After slipping out of her mud-covered boots and washing up, Chrissie gave me a tour of the self-service store. Complete with freezers and fridges, I can buy fresh, raw, unpasteurized milk and yogurt, home-brewed kombucha tea (good for what ails ya), complete cheese making supplies, and fresh eggs. Whole chickens and ducks (feet and all) were available in the freezer yesterday – and she assured me that until you make chicken soup using the feet you haven't really had chicken soup at all. The chicken is a heritage breed – Le Poulet, though some Cornish Cross (the ubiquitous grocery store breed) was also available. Twice per month during the summer and early fall, the Heritage chickens will be available fresh on the day of slaughter.

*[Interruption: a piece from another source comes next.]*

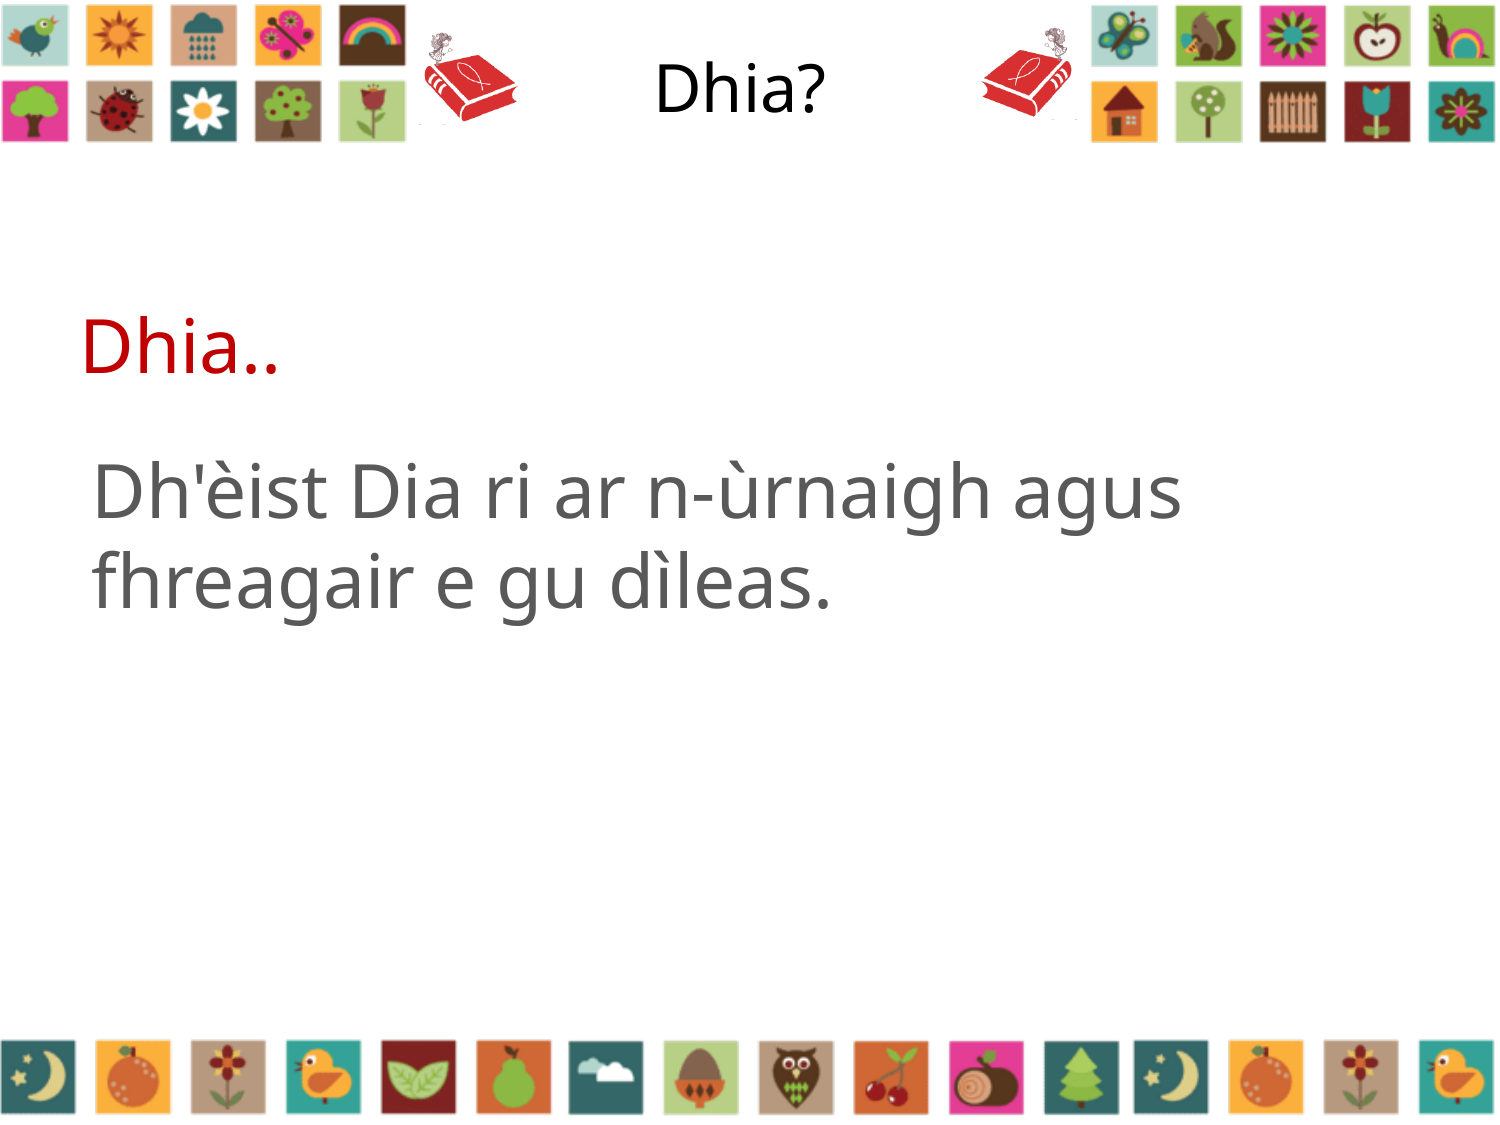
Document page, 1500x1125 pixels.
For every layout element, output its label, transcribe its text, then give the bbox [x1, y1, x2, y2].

Kookoolan raises their animals on pasture under fresh air and sunshine. Their chickens, cows, lambs, and this year pigs, are provided with adequate light, room to roam, the food nature intended them to have (not corn and soy and god-knows what else), and appropriate social groups. They raise all their chicks – boys and girls, so no chicks are gassed – to maturity before they are killed. They have on-sight chicken processing, so the chickens never have to be rounded up and carted off to slaughter under unknown or questionable circumstances. Raising a small number of mammals for food – the cows, lambs, and pigs – Chrissie says that she is present for every single death, to make sure it's done with sensitivity rather than callousness. That's commitment and responsibility, that's the way it needs to go down.

When we eat animals, we are responsible for taking their lives. For me, it has become critical to know that the lives they lived were lives of beauty; not lives of desperation, fear, loneliness, and agony.
Their end should come swiftly, without terror and undue suffering. Chrissie tells me that meat from animals killed without panic, who are not filled with adrenaline and lactic acid, is sweet and tender. I think that's great, but there is a reason more important than taste for me to drive an hour from home to buy meat and milk from a farmer I can meet and shake hands with.

For me, it's all about soul. If I buy and eat food from animals who lived and died tortured lives – even if I don't directly know it – my purchase fuels that cruelty. I have to wonder if aside from pesticides and herbicides, antibiotics and hormones, unnatural fatty acid balances, and inferior nutrient quality, does agony and despair come right up the food chain? I think it does.

I was happy just being at Kookoolan, seeing the laying hens putzing about in the rain, scratching and pecking to their delight; watching Chrissie and a couple of helpers work the garden carefully by hand, and seeing the dry barns and the sizeable rolling green pastures.

A glass of milk or a dish of whole milk yogurt can be a delight – passed from animal to human with a touch of grace. I came home with glass containers of raw milk and yogurt, two chickens (with feet), beef heart, livers, and bones for the dogs, and kombucha tea. I'll be driving out to Yamhill several times this spring and summer, and I look forward to it; maybe you'll join me.